TASK TO CARRY OUT —
Using the entries that follow, write out the line containing "thumb cmc: (1339, 1778)", the line containing "pinky pip: (1222, 1572)", and every line between them, exactly and nothing else.

(Pose landmark coordinates)
########################################
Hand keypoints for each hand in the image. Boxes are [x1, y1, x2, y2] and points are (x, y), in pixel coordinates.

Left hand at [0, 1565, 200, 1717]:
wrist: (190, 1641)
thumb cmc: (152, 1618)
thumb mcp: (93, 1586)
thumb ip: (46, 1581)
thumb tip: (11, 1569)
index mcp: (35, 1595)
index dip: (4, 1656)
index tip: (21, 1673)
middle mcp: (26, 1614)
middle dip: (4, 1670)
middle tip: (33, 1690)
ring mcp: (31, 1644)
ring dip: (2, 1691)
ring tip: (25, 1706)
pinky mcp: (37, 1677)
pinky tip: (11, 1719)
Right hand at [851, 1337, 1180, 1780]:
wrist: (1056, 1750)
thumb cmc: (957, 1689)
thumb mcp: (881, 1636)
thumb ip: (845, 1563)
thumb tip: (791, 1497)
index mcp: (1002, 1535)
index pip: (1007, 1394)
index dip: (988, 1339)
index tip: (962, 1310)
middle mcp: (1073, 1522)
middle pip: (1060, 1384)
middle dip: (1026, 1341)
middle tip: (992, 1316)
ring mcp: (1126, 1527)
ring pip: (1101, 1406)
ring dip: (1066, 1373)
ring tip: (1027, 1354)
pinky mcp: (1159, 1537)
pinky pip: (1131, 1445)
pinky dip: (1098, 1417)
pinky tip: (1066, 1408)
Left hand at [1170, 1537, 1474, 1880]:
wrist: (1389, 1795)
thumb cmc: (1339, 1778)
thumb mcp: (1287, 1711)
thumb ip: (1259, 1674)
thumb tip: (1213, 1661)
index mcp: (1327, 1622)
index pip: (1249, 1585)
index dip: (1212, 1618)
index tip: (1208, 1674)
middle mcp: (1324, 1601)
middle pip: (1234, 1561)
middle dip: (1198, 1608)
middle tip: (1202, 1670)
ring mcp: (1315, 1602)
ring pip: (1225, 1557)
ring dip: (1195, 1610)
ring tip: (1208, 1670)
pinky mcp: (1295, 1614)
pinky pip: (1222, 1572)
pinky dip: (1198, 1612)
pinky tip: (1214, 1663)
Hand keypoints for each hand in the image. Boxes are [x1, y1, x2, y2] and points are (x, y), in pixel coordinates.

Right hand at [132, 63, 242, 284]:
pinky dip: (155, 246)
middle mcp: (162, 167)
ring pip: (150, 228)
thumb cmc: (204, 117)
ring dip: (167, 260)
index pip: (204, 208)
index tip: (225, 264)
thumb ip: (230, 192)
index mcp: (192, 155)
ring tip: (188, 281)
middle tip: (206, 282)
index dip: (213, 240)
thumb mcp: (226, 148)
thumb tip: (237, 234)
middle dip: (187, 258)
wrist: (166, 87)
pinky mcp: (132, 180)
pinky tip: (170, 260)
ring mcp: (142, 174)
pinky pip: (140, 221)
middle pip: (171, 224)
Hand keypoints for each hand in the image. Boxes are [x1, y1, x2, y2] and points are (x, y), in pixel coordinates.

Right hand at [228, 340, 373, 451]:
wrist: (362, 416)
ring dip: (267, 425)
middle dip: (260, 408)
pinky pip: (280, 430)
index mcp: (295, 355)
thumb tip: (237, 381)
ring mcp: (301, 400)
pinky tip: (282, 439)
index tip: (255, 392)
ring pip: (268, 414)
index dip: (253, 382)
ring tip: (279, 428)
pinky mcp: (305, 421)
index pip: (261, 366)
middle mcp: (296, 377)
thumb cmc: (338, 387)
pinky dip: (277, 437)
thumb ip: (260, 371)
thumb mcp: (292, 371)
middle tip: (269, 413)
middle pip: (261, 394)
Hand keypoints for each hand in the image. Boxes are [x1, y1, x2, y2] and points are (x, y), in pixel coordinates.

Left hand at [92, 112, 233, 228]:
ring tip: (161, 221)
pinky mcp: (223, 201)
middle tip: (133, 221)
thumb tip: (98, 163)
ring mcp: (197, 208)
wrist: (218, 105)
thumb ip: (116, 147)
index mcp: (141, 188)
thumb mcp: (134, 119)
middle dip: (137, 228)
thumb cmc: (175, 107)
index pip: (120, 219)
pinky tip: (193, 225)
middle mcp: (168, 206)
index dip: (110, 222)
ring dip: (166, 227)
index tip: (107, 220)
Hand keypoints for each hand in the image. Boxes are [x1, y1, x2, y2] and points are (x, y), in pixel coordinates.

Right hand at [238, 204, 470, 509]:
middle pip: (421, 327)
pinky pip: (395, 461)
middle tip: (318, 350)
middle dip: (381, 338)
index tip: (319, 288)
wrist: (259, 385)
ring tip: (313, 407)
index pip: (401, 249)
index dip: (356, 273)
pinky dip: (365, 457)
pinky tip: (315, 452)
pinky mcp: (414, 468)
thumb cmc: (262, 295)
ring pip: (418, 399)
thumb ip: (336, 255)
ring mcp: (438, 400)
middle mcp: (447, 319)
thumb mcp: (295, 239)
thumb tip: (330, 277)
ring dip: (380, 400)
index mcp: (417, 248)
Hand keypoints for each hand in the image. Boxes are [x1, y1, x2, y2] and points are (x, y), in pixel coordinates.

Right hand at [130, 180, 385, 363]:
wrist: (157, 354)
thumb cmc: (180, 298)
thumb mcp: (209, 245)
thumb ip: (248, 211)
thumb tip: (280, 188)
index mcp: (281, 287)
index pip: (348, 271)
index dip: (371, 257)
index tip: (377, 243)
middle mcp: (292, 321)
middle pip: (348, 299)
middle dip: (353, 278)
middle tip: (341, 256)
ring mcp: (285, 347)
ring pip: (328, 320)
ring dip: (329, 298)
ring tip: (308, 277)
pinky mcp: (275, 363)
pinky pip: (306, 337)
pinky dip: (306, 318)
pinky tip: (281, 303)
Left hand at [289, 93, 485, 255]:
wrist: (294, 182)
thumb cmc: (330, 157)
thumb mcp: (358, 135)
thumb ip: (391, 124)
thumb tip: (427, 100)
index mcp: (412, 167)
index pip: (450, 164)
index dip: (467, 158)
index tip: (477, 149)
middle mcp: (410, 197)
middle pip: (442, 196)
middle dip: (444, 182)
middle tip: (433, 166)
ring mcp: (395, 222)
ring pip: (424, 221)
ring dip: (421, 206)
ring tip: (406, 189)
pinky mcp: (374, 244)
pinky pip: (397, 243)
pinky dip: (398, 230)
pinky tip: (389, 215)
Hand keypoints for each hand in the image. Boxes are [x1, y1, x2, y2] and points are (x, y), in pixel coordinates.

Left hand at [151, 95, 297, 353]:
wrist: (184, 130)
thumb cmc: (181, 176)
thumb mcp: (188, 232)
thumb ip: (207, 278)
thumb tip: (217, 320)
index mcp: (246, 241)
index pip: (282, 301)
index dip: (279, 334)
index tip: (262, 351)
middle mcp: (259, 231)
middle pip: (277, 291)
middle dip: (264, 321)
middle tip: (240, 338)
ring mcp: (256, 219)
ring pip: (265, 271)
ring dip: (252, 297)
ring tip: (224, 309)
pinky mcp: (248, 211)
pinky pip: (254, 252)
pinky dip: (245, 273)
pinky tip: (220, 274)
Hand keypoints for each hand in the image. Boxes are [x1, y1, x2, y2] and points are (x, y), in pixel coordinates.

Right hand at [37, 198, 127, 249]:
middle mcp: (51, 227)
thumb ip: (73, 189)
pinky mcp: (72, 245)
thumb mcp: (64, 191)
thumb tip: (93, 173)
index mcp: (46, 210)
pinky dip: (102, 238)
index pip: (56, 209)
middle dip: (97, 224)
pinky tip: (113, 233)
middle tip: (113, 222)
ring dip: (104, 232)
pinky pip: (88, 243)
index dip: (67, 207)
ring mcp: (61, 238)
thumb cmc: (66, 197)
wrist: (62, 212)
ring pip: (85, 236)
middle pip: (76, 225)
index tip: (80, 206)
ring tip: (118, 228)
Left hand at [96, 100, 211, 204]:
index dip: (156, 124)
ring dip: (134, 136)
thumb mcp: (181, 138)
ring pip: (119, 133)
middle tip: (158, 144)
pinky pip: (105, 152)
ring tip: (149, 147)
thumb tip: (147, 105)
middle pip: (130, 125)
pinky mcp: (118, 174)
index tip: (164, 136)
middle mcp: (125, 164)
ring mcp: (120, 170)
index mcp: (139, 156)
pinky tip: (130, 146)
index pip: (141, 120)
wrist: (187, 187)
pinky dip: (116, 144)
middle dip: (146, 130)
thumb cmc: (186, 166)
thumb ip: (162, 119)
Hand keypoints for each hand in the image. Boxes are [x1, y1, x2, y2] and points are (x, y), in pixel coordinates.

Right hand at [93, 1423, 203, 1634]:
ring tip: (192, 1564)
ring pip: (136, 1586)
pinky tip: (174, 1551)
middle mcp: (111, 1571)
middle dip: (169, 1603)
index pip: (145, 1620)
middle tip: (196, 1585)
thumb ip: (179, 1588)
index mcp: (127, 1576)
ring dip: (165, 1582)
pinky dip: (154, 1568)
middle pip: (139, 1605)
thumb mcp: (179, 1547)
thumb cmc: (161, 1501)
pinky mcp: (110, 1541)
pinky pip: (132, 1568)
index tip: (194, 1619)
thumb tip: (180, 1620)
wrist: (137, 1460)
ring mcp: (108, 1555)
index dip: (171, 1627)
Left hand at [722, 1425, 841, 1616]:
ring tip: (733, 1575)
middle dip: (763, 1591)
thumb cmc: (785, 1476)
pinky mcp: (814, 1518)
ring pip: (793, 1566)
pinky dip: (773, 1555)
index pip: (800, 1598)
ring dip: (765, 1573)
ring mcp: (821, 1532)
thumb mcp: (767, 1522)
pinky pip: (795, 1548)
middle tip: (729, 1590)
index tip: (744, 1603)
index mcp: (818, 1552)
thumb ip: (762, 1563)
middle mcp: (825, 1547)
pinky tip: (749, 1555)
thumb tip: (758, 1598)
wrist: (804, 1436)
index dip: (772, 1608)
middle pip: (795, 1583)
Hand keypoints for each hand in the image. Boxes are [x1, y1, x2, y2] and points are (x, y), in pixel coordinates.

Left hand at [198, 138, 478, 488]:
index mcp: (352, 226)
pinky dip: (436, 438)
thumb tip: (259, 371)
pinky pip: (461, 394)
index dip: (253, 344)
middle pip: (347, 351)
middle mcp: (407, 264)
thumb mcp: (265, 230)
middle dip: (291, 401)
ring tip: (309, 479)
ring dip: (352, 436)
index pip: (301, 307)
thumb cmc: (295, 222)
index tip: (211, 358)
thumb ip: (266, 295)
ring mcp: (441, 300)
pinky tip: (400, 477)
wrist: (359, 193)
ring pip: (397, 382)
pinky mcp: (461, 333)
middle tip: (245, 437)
########################################
PROBLEM SOLUTION —
thumb cmc: (1339, 1778)
thumb mcp: (1287, 1711)
thumb ip: (1259, 1674)
thumb tip: (1213, 1661)
index mcp: (1327, 1622)
index pip: (1249, 1585)
index dip: (1212, 1618)
index tip: (1208, 1674)
middle mcp: (1324, 1601)
middle pip: (1234, 1561)
middle dip: (1198, 1608)
middle tip: (1202, 1670)
ring mcp: (1315, 1602)
ring pip: (1225, 1557)
ring dip: (1195, 1610)
ring tip: (1208, 1670)
pinky mcp: (1295, 1614)
pinky pip: (1222, 1572)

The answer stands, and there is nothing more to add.